### Task description
From the first line to the last, set down the material exactly, leaving out its pictures.

### Records supplied

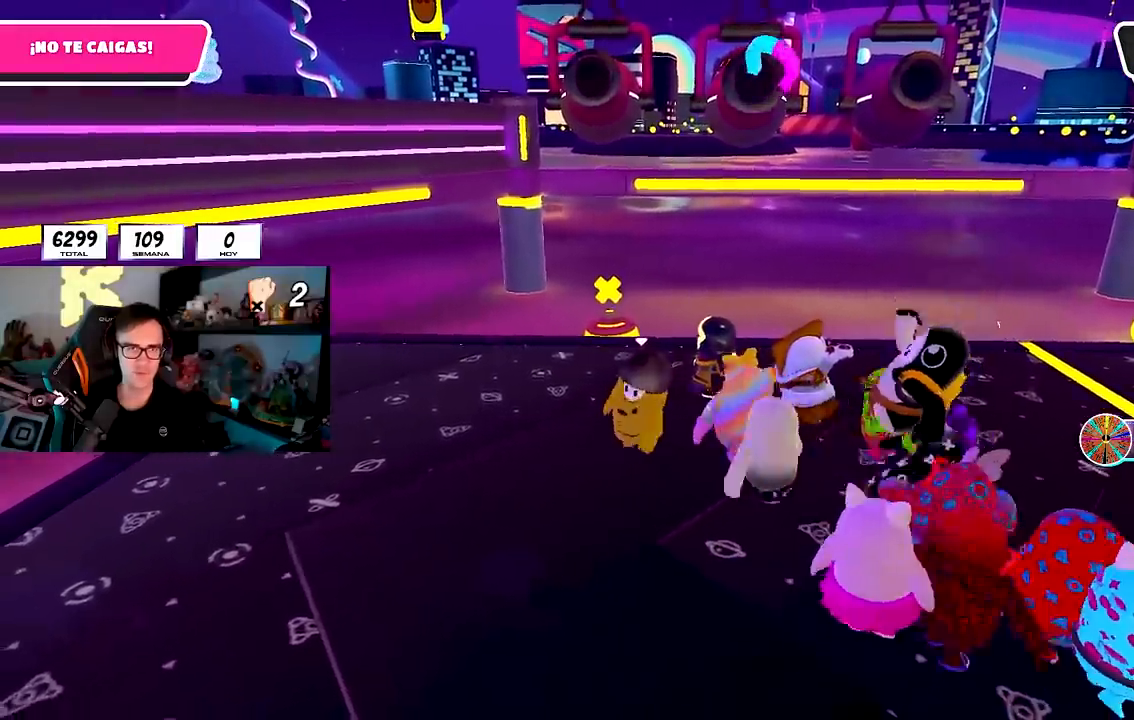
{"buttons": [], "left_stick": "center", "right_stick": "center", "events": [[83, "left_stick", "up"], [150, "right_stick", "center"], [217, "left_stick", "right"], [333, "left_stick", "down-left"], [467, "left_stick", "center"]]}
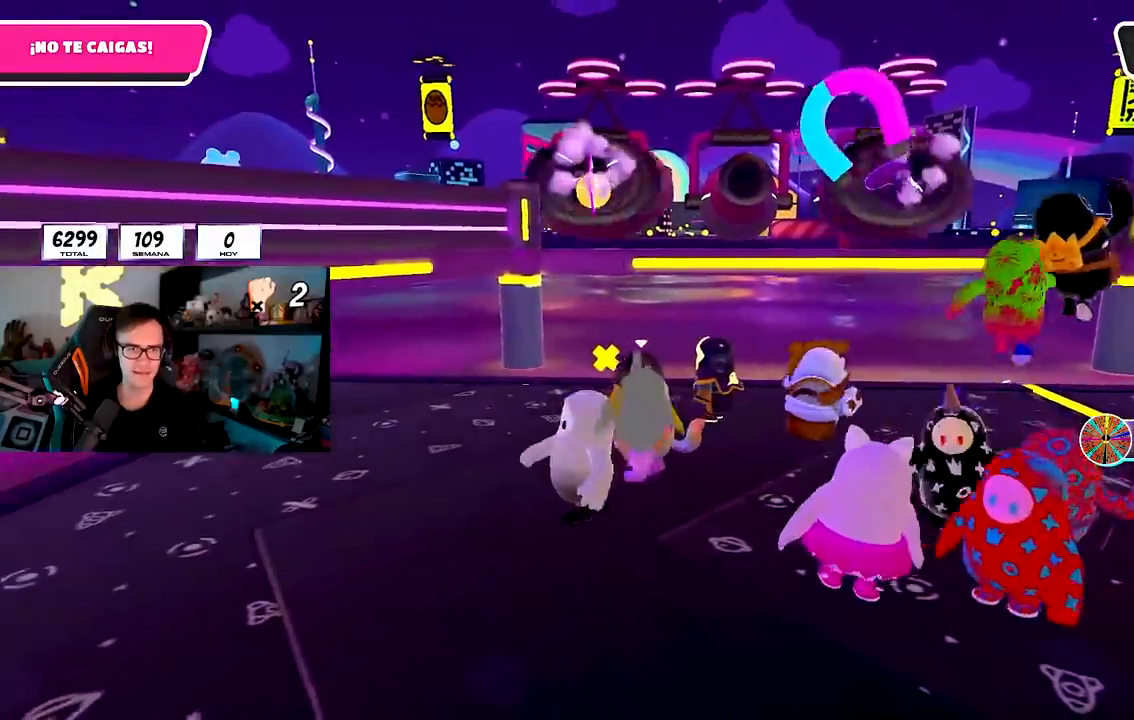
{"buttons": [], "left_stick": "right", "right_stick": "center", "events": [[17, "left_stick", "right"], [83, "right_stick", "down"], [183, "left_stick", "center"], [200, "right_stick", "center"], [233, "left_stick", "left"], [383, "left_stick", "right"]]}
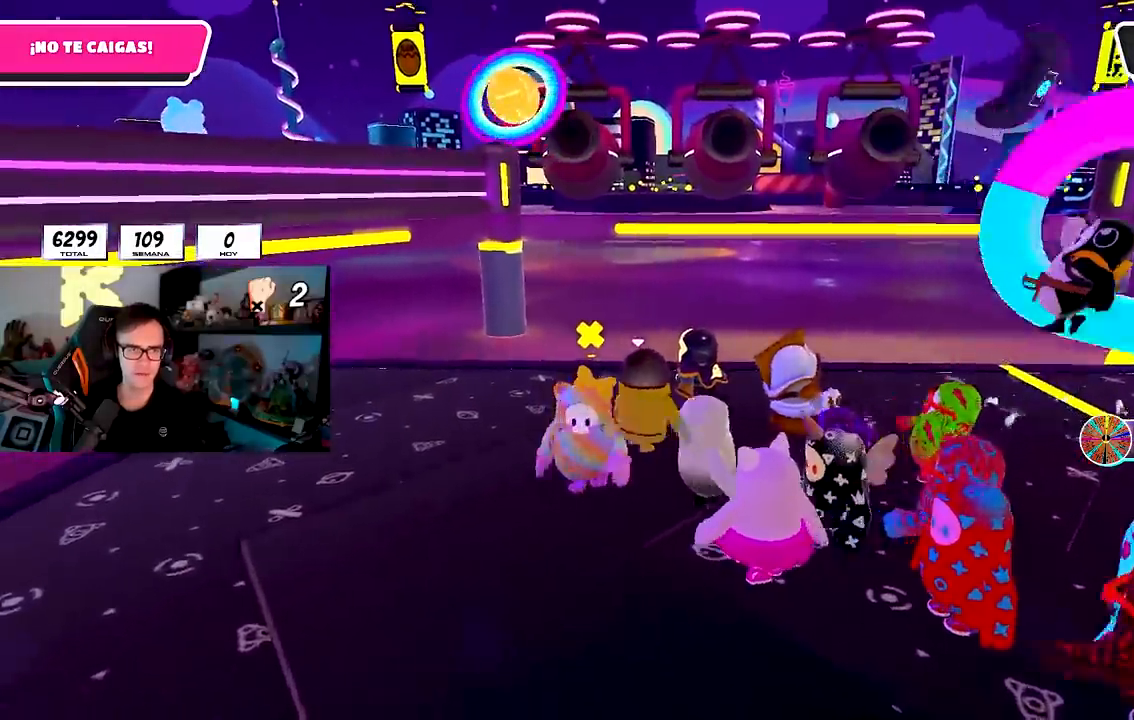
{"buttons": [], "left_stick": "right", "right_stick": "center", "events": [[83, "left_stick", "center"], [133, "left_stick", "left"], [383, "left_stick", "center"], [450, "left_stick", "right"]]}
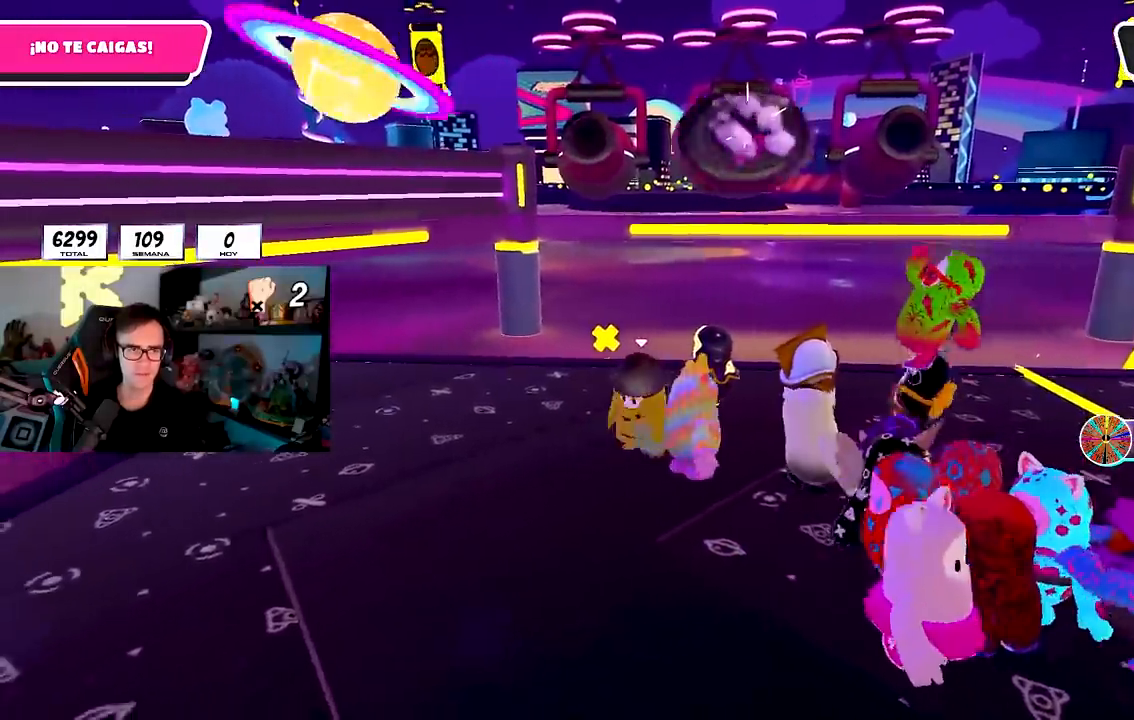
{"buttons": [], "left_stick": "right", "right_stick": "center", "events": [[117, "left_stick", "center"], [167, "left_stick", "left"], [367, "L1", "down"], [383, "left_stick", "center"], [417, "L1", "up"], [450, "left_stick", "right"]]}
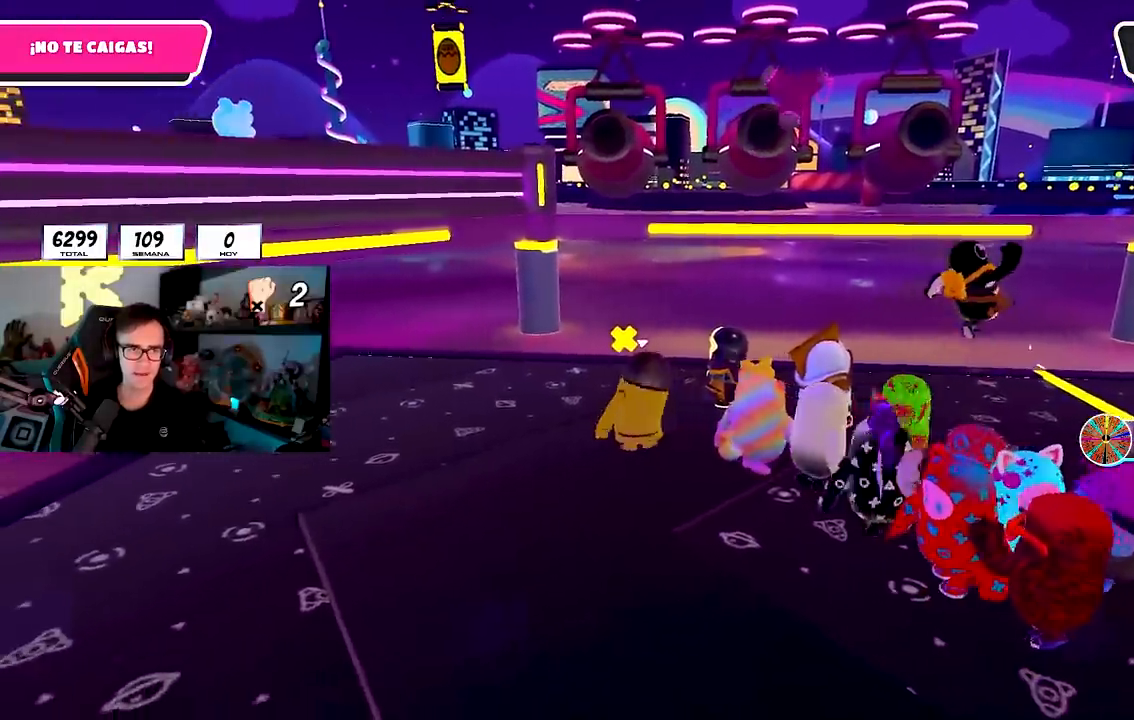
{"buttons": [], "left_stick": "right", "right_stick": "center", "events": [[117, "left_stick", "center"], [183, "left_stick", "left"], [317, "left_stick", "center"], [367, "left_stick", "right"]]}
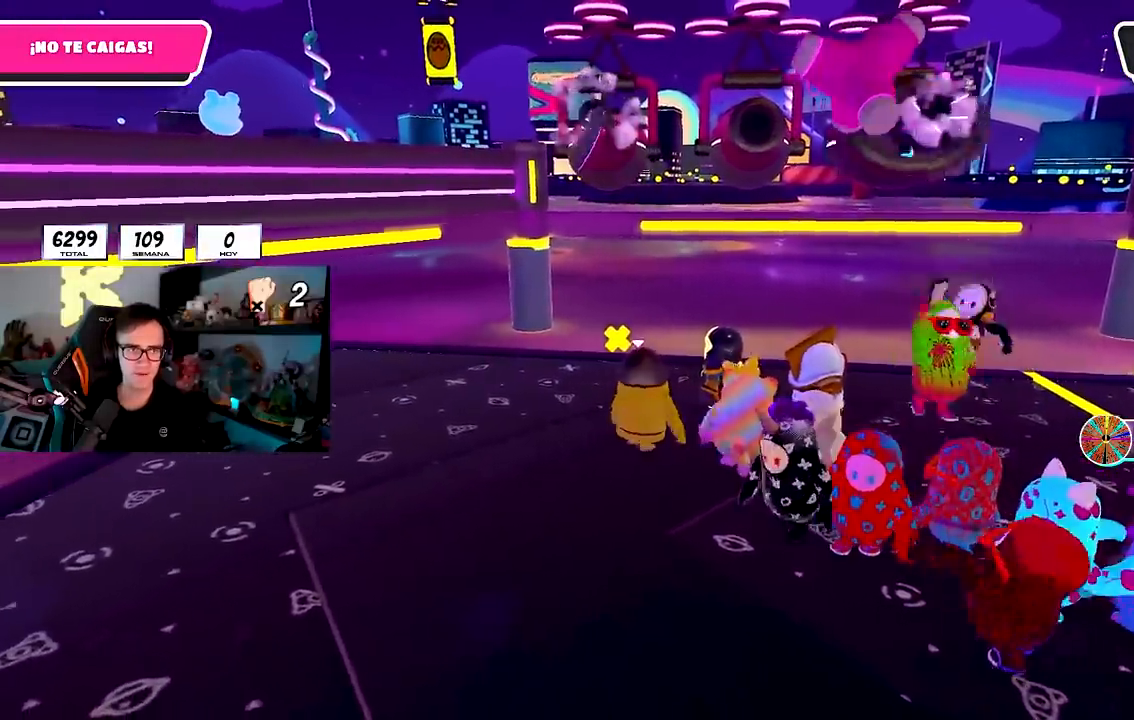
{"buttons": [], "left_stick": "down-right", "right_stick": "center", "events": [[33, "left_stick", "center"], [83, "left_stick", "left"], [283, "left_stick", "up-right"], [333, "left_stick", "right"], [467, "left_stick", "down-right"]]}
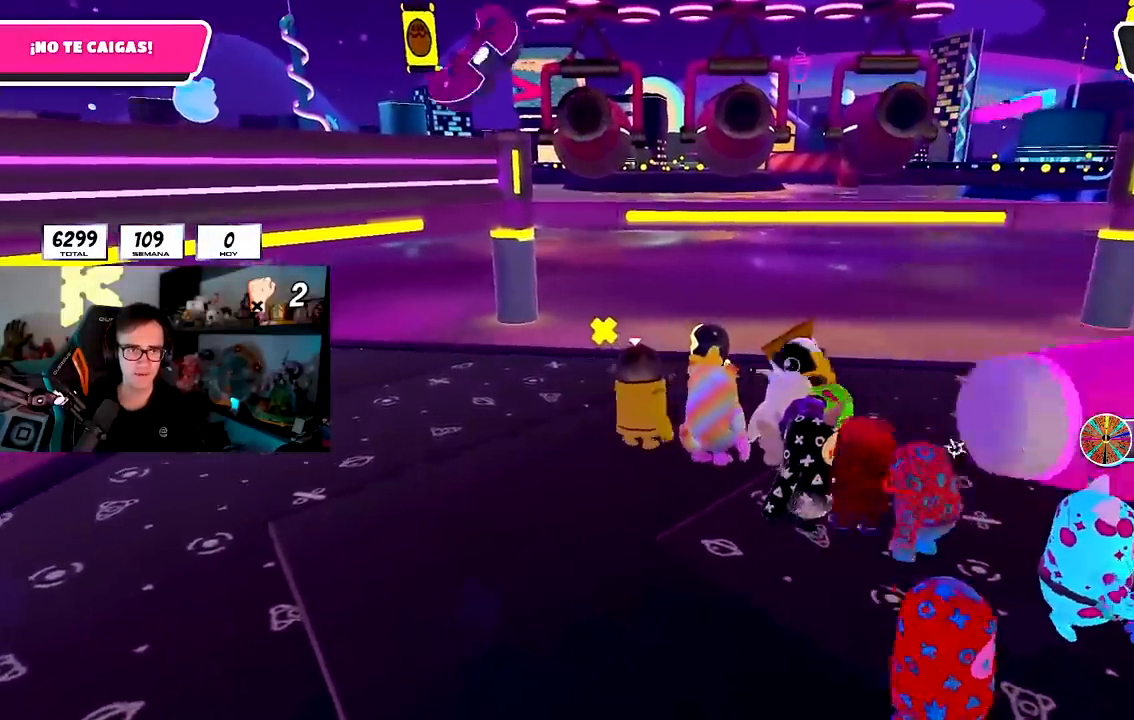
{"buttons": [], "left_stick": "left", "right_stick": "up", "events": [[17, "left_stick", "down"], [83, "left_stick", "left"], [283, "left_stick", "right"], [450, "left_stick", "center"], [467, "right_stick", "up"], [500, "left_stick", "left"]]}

### Reply to the task
{"buttons": [], "left_stick": "center", "right_stick": "center", "events": [[83, "left_stick", "up"], [150, "right_stick", "center"], [217, "left_stick", "right"], [333, "left_stick", "down-left"], [467, "left_stick", "center"]]}
{"buttons": [], "left_stick": "right", "right_stick": "center", "events": [[17, "left_stick", "right"], [83, "right_stick", "down"], [183, "left_stick", "center"], [200, "right_stick", "center"], [233, "left_stick", "left"], [383, "left_stick", "right"]]}
{"buttons": [], "left_stick": "right", "right_stick": "center", "events": [[83, "left_stick", "center"], [133, "left_stick", "left"], [383, "left_stick", "center"], [450, "left_stick", "right"]]}
{"buttons": [], "left_stick": "right", "right_stick": "center", "events": [[117, "left_stick", "center"], [167, "left_stick", "left"], [367, "L1", "down"], [383, "left_stick", "center"], [417, "L1", "up"], [450, "left_stick", "right"]]}
{"buttons": [], "left_stick": "right", "right_stick": "center", "events": [[117, "left_stick", "center"], [183, "left_stick", "left"], [317, "left_stick", "center"], [367, "left_stick", "right"]]}
{"buttons": [], "left_stick": "down-right", "right_stick": "center", "events": [[33, "left_stick", "center"], [83, "left_stick", "left"], [283, "left_stick", "up-right"], [333, "left_stick", "right"], [467, "left_stick", "down-right"]]}
{"buttons": [], "left_stick": "left", "right_stick": "up", "events": [[17, "left_stick", "down"], [83, "left_stick", "left"], [283, "left_stick", "right"], [450, "left_stick", "center"], [467, "right_stick", "up"], [500, "left_stick", "left"]]}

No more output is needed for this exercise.